An der Decke der Gemäldegalerie.
Gefunden in einer gesprungenen Scheibe.
Gefunden auf dem Dach der Bibliothek.Gefunden am Pommes-Stand.
Gefunden auf einem Parkplatz.
Gefunden in einem Kunstwerk.
Gefunden auf den Straßen Berlins.Gefunden in der Spree.
Gefunden vor Lidl.
Gefunden in Kaugummis in Verona.
Gefunden auf dem Nachtdigital.Gefunden an Mareike.
Gefunden im Jüdischen Museum Berlin.
Gefunden mit nackten Füßen.

Nach Wörringers These suche ich nach abstrakten Ordnungen oder Strukturen, um das Chaos des Lebens für mich besser zu ordnen.
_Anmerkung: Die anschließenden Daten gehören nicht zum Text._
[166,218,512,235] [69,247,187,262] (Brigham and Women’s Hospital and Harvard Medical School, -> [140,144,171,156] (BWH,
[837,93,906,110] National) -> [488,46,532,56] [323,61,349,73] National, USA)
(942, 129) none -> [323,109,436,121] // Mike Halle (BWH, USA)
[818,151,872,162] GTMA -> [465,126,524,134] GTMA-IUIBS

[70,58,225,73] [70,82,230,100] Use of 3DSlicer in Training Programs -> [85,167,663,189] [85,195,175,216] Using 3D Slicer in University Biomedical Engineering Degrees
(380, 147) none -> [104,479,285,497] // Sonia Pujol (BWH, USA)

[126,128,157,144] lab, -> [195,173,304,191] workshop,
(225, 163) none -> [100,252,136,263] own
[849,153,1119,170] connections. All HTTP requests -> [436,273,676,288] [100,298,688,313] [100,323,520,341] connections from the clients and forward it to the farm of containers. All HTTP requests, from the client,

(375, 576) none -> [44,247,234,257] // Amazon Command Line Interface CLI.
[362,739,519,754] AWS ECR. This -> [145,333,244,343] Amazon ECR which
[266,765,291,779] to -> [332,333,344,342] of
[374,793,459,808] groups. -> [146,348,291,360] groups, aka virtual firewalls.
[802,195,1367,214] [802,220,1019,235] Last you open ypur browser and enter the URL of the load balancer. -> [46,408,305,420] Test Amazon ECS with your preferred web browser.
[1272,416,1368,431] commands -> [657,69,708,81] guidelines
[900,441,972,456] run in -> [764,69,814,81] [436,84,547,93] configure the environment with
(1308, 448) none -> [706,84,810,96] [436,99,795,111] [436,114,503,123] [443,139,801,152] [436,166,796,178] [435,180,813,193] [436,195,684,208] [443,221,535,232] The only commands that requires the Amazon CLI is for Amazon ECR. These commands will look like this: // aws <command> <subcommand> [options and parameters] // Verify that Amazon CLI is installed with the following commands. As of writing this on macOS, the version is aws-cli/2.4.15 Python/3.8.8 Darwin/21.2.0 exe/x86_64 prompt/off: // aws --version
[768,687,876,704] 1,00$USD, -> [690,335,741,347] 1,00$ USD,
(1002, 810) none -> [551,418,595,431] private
Angezogen fühlt man sich allerdings verstärkt von den organischen Strukturen, (Einfühlungsthese) welche durch Unregelmäßigkeiten, wiederum chaotische Ordnungen interessant sind. Mathematische Strenge ist langweilig und definitiv nicht existent, sagte schon Kant und hatte damit wohl völlig recht.
Das erklärt also vielleicht meine Affinität zu abstrakter Kunst, wie man sie zum Beispiel bei Palermo zu sehen bekommt. Da steht immer noch der Mensch und sein Denken in seinem abstrakten Dasein im Vordergrund.
Umgekehrt müssten Leute, die also in relativ geordneten Bahnen leben, auf gegenständlichere, 'verrücktere' Kunst mit Handlung voll abfahren. Für sie müsste das Verschwinden in den Geschichten eines Werkes mit dem Bgriff von Freiheit einhergehen.
Aber das ist wiederum völlig relativ und nur eine behinderte These. :-)

16 Kommentare:

  1. behinderte these.
    warum sollte es keine menschen mit geregeltem alltag geben die abstrakte kunst mögen.
    würde ja die individualität des menschlichen charakters einschnüren.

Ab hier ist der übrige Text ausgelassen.